### CONSEGNA 1:
Riscrivi il testo sul centrodestra da "Senza Vannacci, la" fino a "sotto il 42%." compreso, sostituendo "coalizione" con "alleanza".
### CONSEGNA 2:
Le seguenti affermazioni concordano con il testo sul centrodestra? Per ciascuna rispondi sì o no, citando fedelmente le parole decisive del testo. (a) Fratelli d'Italia resta il primo partito del Paese. (b) Con Futuro Nazionale l'area di governo salirebbe al 45%. (c) La Lega sta guadagnando terreno.

### TESTO FORNITO:
══════════════════════════════

Roberto Vannacci diventa il problema che il centrodestra non può più ignorare. I sondaggi registrano la crescita di Futuro Nazionale e mostrano un dato politico sempre più chiaro: senza il movimento del generale, l’attuale maggioranza rischia di non avere i numeri per vincere. Per Giorgia Meloni si apre così un bivio: provare a imbarcare FN oppure giocarsi la carta delle elezioni anticipate prima che i rapporti di forza cambino ancora.
La crescita di Futuro Nazionale
Secondo le ultime rilevazioni, Fratelli d’Italia resta il primo partito del Paese, ma arretra e si attesta intorno al 27-28%. Forza Italia galleggia tra il 7 e l’8%, mentre la Lega continua a perdere terreno e si muove ormai nella fascia del 5-6%.
In questo quadro, Futuro Nazionale cresce rapidamente. I dati SWG del 22 giugno e la Supermedia Agi/Youtrend indicano un avanzamento costante, vicino a un punto ogni due settimane. Se il ritmo dovesse proseguire, a settembre il movimento di Vannacci potrebbe superare non solo la Lega, ma anche Forza Italia.
Senza Vannacci, la maggioranza è sotto quota 42
Uno dei nodi è la nuova legge elettorale voluta dal centrodestra. Con il cosiddetto “Melonellum“, il premio di maggioranza scatterebbe solo per la coalizione capace di superare il 42%. Ma, secondo il sondaggio citato, l’attuale centrodestra senza Futuro Nazionale si fermerebbe al 41,7%. La fotografia cambia se Vannacci entrasse in coalizione. Con FN, l’area di governo salirebbe al 47,7%, tornando ben sopra la soglia di sicurezza. Al momento, però, questa non è che un’ipotesi di scuola: accogliere Vannacci significherebbe infatti quasi certamente dover rinunciare al sostegno di Forza Italia. Ovvero scendere di nuovo sotto il 42%.

══════════════════════════════

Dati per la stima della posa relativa

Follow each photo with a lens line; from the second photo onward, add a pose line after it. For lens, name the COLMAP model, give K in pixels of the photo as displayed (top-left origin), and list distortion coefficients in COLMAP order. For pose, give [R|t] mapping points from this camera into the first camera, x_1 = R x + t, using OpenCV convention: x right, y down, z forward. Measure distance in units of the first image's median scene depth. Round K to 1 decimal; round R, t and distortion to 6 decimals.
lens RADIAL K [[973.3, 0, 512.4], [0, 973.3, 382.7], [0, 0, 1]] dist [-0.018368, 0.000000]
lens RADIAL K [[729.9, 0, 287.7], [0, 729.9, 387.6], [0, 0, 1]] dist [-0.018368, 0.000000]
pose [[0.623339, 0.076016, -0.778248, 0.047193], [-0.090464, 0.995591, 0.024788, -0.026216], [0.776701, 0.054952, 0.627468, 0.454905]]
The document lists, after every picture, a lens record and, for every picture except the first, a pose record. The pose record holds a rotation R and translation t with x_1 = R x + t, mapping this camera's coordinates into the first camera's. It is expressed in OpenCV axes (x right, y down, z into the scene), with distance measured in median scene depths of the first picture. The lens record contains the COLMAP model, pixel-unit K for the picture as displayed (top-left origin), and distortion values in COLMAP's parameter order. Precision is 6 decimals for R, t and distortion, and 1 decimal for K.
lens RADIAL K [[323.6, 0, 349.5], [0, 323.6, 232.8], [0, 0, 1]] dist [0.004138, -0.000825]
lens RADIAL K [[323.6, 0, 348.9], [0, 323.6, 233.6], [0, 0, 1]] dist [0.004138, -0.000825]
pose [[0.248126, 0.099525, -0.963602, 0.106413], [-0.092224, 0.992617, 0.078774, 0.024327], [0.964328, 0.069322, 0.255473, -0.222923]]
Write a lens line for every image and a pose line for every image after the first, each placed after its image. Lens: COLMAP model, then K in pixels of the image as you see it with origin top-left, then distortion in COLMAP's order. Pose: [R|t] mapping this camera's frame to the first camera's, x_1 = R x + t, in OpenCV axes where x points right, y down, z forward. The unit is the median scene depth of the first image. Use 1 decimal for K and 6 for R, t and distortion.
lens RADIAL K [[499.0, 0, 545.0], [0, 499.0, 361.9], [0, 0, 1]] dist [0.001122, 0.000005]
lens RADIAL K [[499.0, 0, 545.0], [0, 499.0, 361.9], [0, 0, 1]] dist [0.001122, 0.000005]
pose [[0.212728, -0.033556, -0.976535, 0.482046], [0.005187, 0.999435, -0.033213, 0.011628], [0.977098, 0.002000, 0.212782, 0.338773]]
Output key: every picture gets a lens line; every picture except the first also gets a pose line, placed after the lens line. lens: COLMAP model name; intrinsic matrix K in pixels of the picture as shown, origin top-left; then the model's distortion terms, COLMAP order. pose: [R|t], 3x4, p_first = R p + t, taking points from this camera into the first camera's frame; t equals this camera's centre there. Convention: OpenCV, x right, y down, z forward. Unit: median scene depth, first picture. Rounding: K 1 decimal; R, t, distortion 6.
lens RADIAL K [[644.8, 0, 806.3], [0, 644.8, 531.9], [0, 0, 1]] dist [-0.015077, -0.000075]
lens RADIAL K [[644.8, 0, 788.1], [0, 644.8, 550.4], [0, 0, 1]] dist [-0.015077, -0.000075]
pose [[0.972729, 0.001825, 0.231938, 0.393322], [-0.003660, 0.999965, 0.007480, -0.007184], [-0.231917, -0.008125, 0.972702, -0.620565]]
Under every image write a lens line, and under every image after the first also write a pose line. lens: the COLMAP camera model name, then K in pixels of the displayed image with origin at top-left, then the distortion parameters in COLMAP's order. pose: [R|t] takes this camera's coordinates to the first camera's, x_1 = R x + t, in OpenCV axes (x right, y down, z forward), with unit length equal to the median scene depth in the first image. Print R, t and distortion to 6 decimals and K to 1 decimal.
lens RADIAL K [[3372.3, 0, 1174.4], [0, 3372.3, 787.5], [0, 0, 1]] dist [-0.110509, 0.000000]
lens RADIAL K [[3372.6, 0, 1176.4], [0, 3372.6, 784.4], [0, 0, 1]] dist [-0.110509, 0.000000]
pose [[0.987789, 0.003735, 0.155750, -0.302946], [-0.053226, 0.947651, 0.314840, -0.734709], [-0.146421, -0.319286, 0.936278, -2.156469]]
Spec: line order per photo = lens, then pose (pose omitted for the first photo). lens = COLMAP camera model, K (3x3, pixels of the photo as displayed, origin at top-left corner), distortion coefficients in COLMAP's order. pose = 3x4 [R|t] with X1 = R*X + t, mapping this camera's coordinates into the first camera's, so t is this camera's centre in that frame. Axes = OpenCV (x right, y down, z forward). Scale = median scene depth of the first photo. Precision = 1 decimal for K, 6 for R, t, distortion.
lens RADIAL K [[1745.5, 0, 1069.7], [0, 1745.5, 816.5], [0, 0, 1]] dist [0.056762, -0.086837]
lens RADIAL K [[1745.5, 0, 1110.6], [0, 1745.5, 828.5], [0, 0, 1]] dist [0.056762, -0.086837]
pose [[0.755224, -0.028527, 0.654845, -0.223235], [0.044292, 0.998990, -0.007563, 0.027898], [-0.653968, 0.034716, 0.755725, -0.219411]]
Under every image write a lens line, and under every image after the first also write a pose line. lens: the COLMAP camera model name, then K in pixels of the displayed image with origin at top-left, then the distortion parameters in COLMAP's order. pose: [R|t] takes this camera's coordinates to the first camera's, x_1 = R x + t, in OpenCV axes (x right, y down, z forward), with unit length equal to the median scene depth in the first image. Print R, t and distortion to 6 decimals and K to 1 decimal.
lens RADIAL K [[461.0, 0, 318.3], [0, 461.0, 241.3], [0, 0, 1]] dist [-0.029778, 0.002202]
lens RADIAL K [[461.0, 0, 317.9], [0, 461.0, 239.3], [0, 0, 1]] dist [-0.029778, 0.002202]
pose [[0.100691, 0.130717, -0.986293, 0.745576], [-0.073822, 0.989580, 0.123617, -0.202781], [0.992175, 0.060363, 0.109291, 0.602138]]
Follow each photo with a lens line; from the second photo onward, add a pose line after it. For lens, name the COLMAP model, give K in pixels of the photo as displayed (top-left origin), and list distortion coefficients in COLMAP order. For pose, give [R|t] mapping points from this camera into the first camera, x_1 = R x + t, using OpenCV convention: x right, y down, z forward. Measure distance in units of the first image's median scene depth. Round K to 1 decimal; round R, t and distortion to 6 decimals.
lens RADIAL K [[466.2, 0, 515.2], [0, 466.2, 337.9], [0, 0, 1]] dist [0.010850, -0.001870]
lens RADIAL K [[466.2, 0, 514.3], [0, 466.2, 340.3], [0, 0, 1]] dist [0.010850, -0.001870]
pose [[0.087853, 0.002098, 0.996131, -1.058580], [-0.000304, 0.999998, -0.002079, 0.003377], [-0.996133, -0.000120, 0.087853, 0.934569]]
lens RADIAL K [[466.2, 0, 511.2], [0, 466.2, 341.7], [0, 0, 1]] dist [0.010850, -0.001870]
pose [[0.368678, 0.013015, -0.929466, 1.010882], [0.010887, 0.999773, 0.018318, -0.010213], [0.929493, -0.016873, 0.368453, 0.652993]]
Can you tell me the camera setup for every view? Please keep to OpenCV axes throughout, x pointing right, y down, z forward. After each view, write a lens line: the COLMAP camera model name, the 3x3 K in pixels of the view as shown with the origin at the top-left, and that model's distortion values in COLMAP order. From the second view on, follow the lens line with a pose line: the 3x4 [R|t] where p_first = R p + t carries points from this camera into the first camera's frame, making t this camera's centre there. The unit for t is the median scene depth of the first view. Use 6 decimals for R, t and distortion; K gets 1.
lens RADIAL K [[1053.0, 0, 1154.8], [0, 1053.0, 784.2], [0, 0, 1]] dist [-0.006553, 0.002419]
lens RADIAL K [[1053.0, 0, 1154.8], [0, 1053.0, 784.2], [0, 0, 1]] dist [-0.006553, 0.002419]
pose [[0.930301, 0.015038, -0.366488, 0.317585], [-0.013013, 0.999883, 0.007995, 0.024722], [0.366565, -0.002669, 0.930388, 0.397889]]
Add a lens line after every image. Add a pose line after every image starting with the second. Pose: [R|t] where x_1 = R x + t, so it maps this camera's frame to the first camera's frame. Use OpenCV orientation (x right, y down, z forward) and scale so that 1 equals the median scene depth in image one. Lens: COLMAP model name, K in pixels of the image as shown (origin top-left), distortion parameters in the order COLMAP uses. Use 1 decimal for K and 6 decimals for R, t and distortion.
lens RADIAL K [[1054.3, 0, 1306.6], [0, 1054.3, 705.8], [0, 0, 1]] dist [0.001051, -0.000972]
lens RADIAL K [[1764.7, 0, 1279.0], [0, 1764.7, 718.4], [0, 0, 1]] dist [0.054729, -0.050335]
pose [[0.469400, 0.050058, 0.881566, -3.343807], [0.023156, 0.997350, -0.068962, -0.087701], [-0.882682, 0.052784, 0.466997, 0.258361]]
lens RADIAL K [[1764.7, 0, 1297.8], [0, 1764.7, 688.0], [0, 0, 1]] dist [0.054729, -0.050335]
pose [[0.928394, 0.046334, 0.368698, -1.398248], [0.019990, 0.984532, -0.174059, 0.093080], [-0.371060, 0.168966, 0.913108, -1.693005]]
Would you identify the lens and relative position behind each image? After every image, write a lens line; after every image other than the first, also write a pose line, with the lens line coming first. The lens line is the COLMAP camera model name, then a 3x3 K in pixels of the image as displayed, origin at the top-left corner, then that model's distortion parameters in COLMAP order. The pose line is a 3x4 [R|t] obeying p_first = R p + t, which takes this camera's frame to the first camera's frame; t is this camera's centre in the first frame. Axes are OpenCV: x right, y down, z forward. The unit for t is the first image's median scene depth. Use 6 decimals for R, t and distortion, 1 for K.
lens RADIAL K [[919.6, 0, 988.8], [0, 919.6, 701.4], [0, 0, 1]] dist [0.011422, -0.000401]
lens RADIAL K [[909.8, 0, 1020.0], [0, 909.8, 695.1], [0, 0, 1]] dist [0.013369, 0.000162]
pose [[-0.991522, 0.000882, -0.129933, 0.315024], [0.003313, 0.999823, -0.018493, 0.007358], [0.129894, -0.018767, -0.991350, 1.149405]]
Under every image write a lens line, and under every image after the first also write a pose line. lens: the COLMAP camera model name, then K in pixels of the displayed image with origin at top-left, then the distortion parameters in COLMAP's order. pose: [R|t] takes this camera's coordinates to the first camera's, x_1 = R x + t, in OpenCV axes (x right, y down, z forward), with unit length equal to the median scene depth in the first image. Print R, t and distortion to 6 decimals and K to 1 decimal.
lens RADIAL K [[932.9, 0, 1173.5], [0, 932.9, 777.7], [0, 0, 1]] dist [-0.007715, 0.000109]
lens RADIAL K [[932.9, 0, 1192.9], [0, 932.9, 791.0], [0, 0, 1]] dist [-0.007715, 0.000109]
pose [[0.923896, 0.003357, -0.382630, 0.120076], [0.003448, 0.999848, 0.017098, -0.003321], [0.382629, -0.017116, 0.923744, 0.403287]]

══════════════════════════════

### RISPOSTA SCRITTA 1:
Senza Vannacci, la maggioranza è sotto quota 42
Uno dei nodi è la nuova legge elettorale voluta dal centrodestra. Con il cosiddetto “Melonellum“, il premio di maggioranza scatterebbe solo per la alleanza capace di superare il 42%. Ma, secondo il sondaggio citato, l’attuale centrodestra senza Futuro Nazionale si fermerebbe al 41,7%. La fotografia cambia se Vannacci entrasse in alleanza. Con FN, l’area di governo salirebbe al 47,7%, tornando ben sopra la soglia di sicurezza. Al momento, però, questa non è che un’ipotesi di scuola: accogliere Vannacci significherebbe infatti quasi certamente dover rinunciare al sostegno di Forza Italia. Ovvero scendere di nuovo sotto il 42%.

### RISPOSTA SCRITTA 2:
(a) Sì: "Fratelli d’Italia resta il primo partito del Paese".
(b) No: "Con FN, l’area di governo salirebbe al 47,7%".
(c) No: "la Lega continua a perdere terreno".